5 - Ion beam-induced modifications in ZnO nanostructures and potential applications

Abstract

Zinc oxide (ZnO) has been considered a multifunctional material due to its unique potential physical, chemical, electrical, and magnetic properties. Various methods have been reported to present the change in properties of ZnO nanostructures. Here, we present the ion beam-induced modification in different properties of ZnO samples. The energy loss and projected range of the ions decide the formation of type of defects and modifications in ZnO samples. The fundamental energy transfer mechanism of swift heavy ions (SHI) and postirradiation effects such as generation of point defects and disorder induced in ZnO nanostructures have been discussed in this chapter. The structural, surface morphological, optical, chemical, electrical, and magnetic properties of the ZnO samples were modified with implantation/irradiation using different ion beam with the energy keV to MeV range and have been addressed here.
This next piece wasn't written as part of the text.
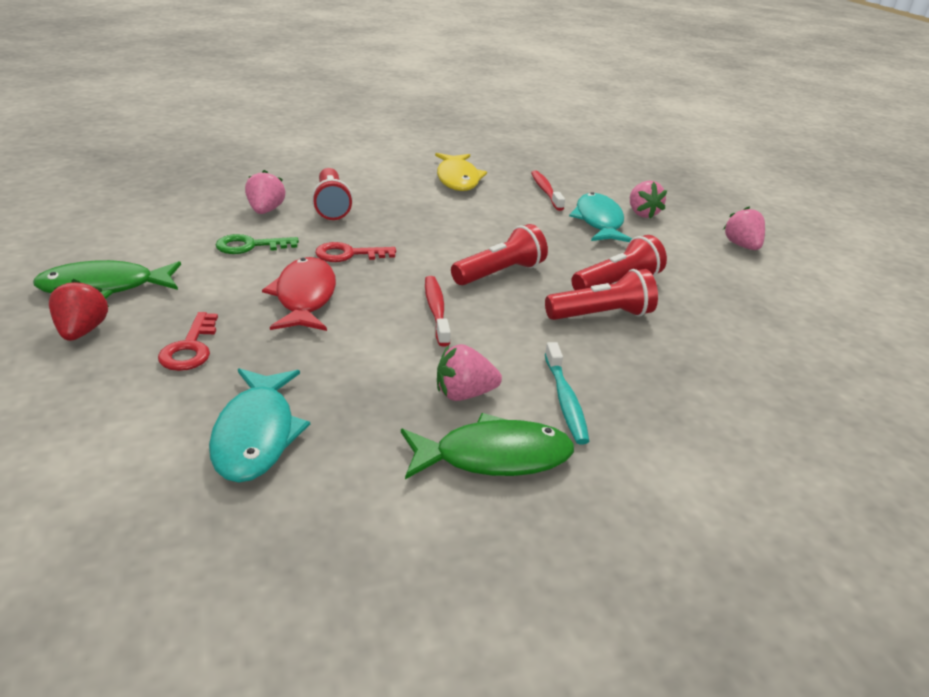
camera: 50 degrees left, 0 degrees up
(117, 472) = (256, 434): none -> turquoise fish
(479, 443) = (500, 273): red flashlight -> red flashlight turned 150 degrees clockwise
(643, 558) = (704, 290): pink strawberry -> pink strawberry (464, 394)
The results are presented for SHI irradiation where the electronic excitation induced defects in ZnO nanostructures. Versatile ZnO nanostructures exist in the form of 1D (nanorods, nanowires, etc.), 2D (nanoplates, nanosheets, nanopellets, etc.), and 3D (snowflakes, coniferous urchin-like, flower, etc.) materials. Hence, properties of all three forms of ZnO can be modified using ion beam irradiation. The modifications induced in properties of ZnO samples enhance their use in optical, electrical, and other industrial applications. This chapter provides the useful information regarding modification in the ZnO nanostructure for various potential applications that have been addressed in the last section of the chapter.